As I write, the crisp, savory crust of a homemade French Onion Soup is browning to perfection under the broiler of a small toaster oven in my kitchen. I am compelled to offer the sad reflection that an impressionable lad who can be turned revolutionary on the spot by a mysterious woman with dark, tangled hair telling tales of poverty and woe might well deserve nightmares and madness... though the idea of escaping to Paris with a tormented girl and her gypsy companions does have its attractions.
And yes, as Mlle. LeC points out, it sounds like it must have been a lovely meal; I might have tried to unearth a temperanillo rather than a chardonnay to accompany the filet mignon, but c'est la vie.

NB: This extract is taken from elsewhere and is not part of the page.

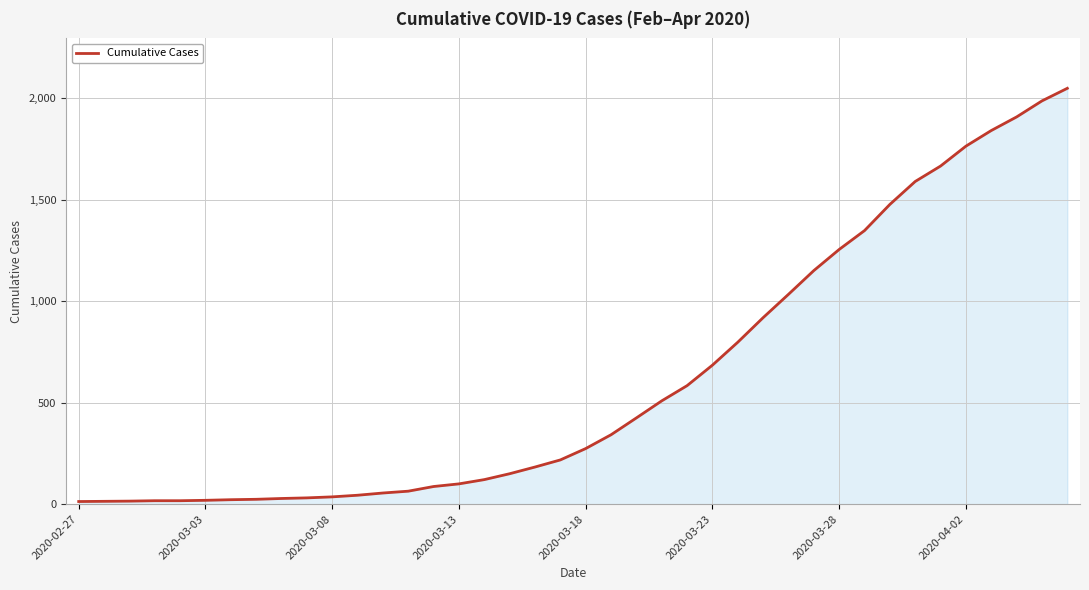

Does the chart display data point markers on the line(s)?

No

My deepest apologies to MONSIEUR Lazar, whose recent post about his youthful escapades is pure enchantment!
Please do let me know how you enjoyed Pola X. You may be interested to know that the occasional bit of bouef has entirely eliminated iron supplementation in France.
The production values of the film were first rate, and so where the performances overall (Deneuve is rightly regarded as a national treasure), but I found the motivation puzzling. Why did Pierre decide that he had to leave Lucie and run off with Isabelle? I don't think that literary aspirations would suffice as motive. But no more, lest I inadvertently slip in a spoiler.

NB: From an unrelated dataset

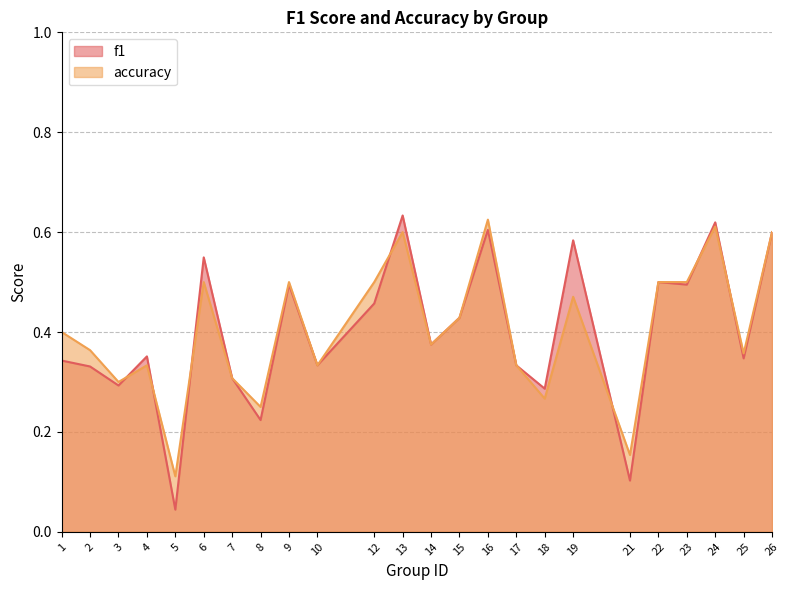

At which label does f1 reach its minimum?

5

The film is well-made and time watching it is not time wasted, but a warning, it's not family fare by a long chalk.
I am delighted to hear that you found an opportunity to see Pola X! You are quite right WRT the 'adult' nature of the film: For Gentlemen Only! M. Chariot is intrigued by your insightful commentary, and is very interested to read more about your tastes and perceptions on the cinema.
It is helpful to note that Pola X is based on a Melville novel which falls distinctly within the gothic genre, in which innocence and naivete are destroyed via the sadistic onslaught of the passions.
Here is a bit from Stephen Holden's NY Times review:
The agent of Pierre's downfall is a witchy phantom, Isabella (Katerina Golubeva), who claims to be his half- sister and who first appears to him in dreams, then later stalks him in the flesh. Enthralled by this grim, vampirish creature of darkness who dresses like a peasant and wears no makeup, Pierre adopts her as his muse, lover and destroyer.
I would like to post about a similar film soon.